**What you need to do**:
Rewrite the material below with "common name" changed to "vernacular name" wherever it occurs, keeping every other line as it stands. Omit the pictures from your version.

Extracted data entries
· · · · · · ·

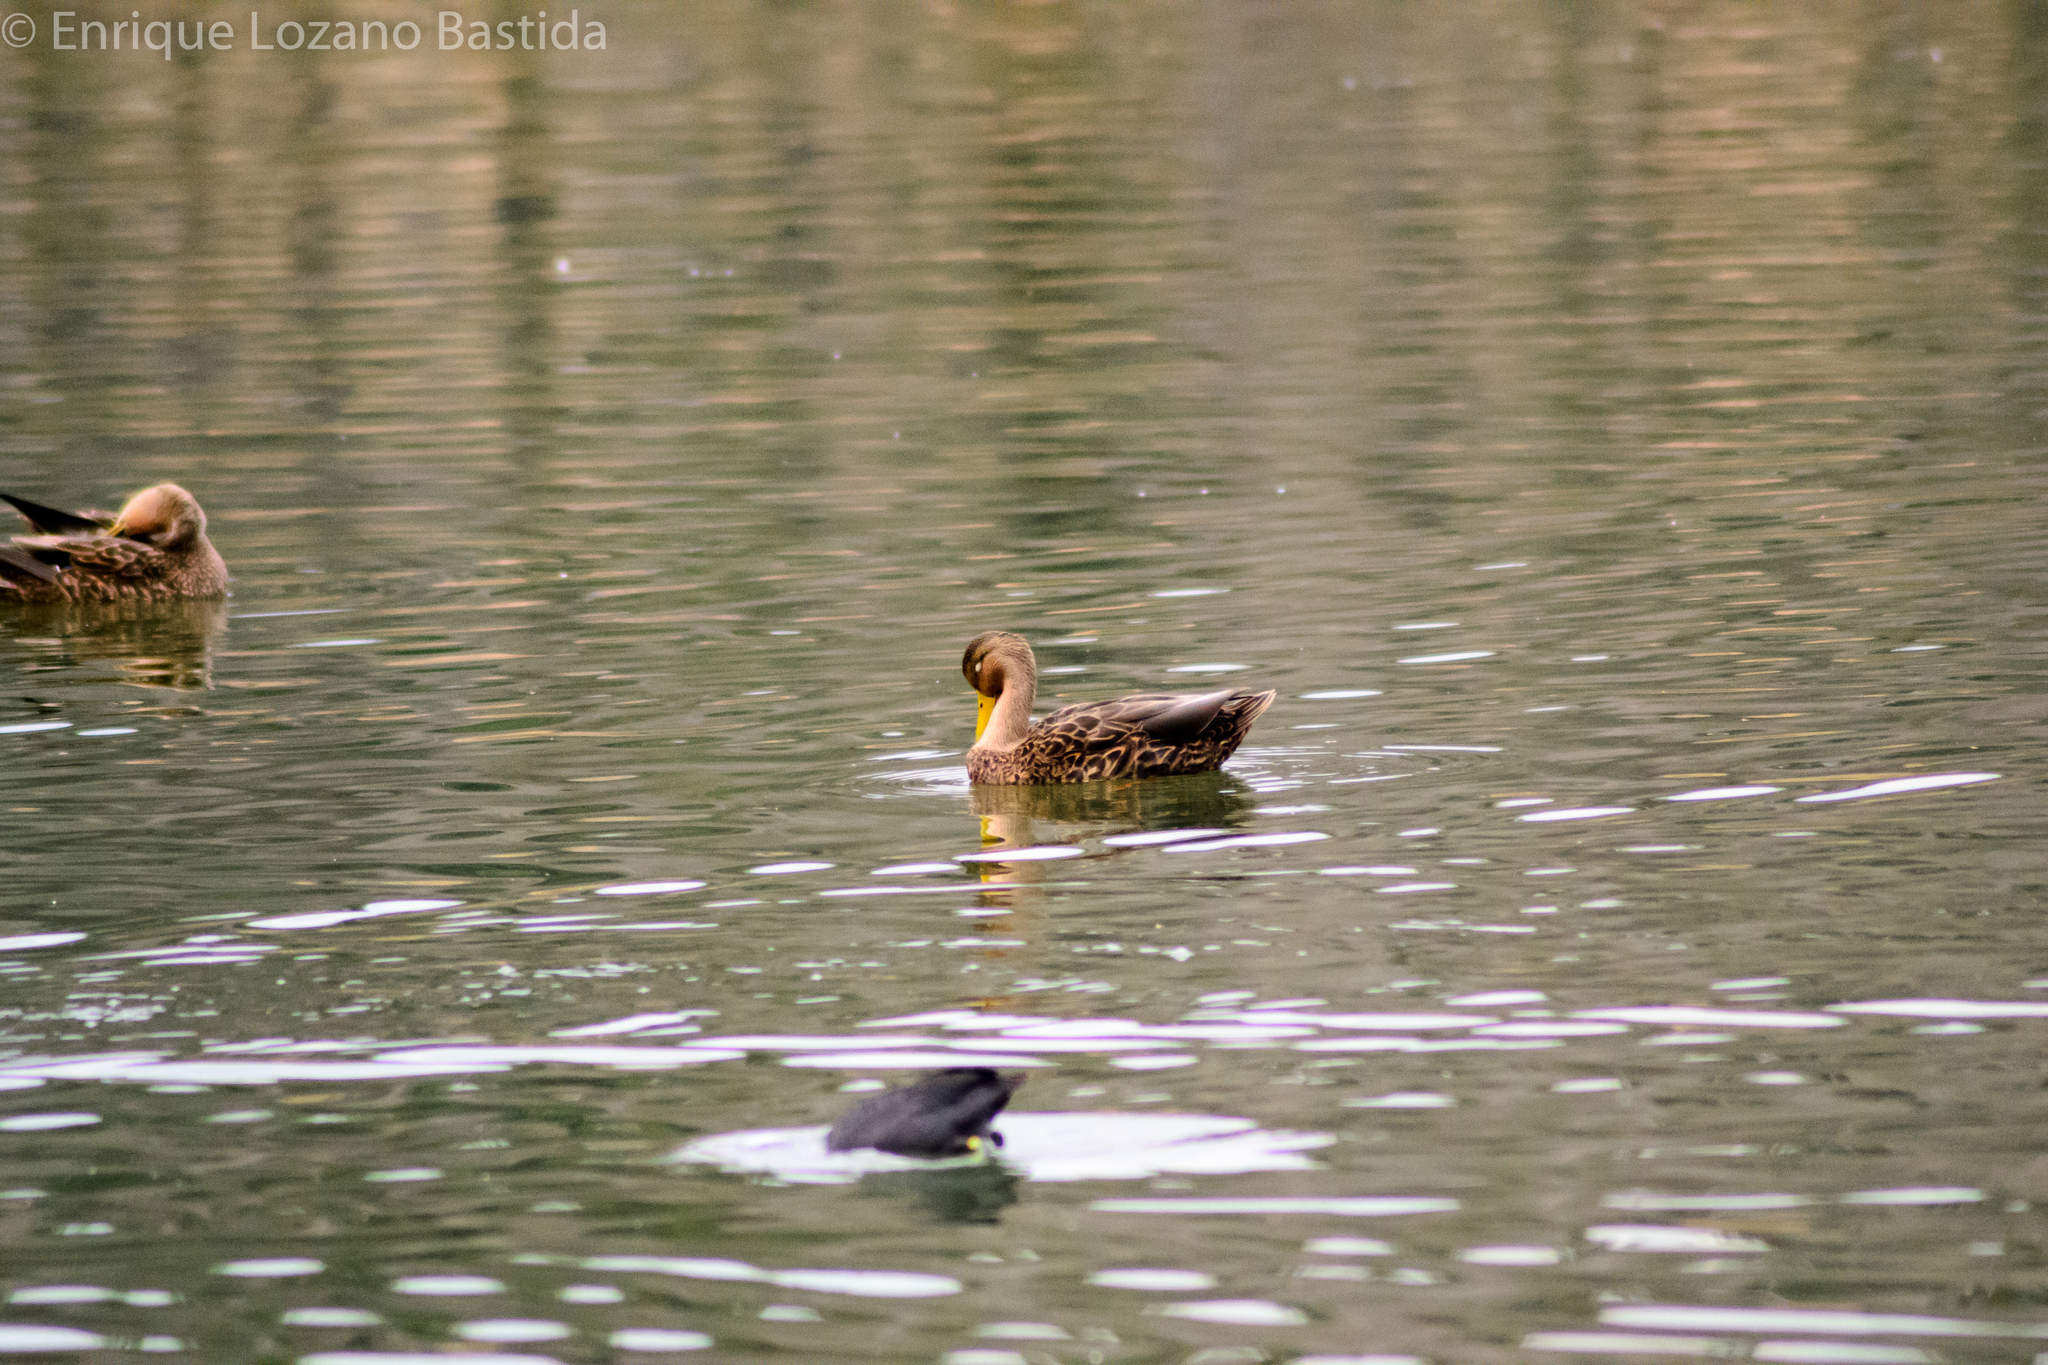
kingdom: Animalia
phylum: Chordata
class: Aves
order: Anseriformes
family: Anatidae
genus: Anas
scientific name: Anas diazi
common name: Mexican duck
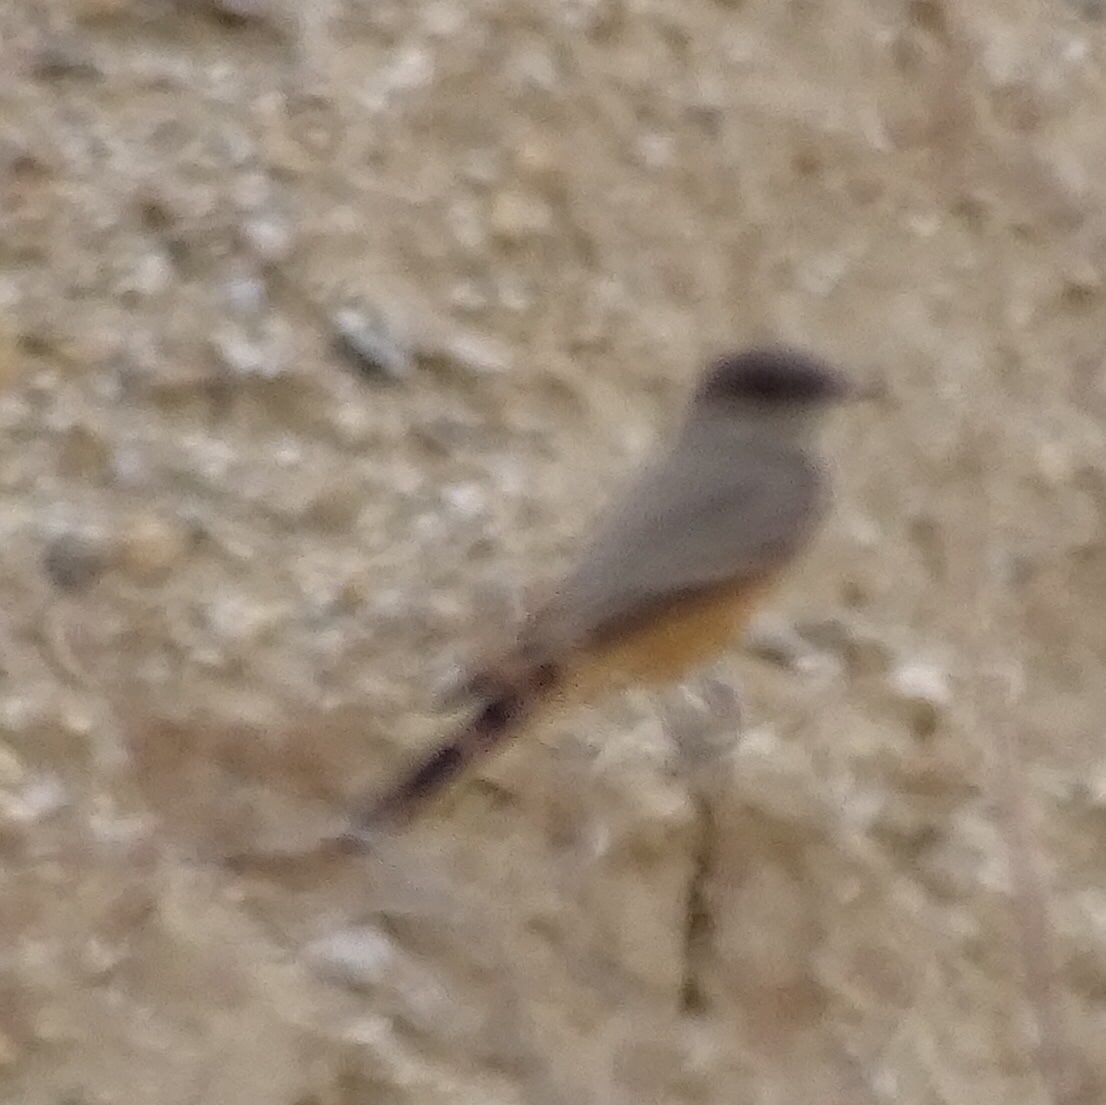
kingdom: Animalia
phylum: Chordata
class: Aves
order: Passeriformes
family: Tyrannidae
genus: Sayornis
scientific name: Sayornis saya
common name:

· · · · · · ·

**Solution to this task**:
kingdom: Animalia
phylum: Chordata
class: Aves
order: Anseriformes
family: Anatidae
genus: Anas
scientific name: Anas diazi
vernacular name: Mexican duck
kingdom: Animalia
phylum: Chordata
class: Aves
order: Passeriformes
family: Tyrannidae
genus: Sayornis
scientific name: Sayornis saya
vernacular name:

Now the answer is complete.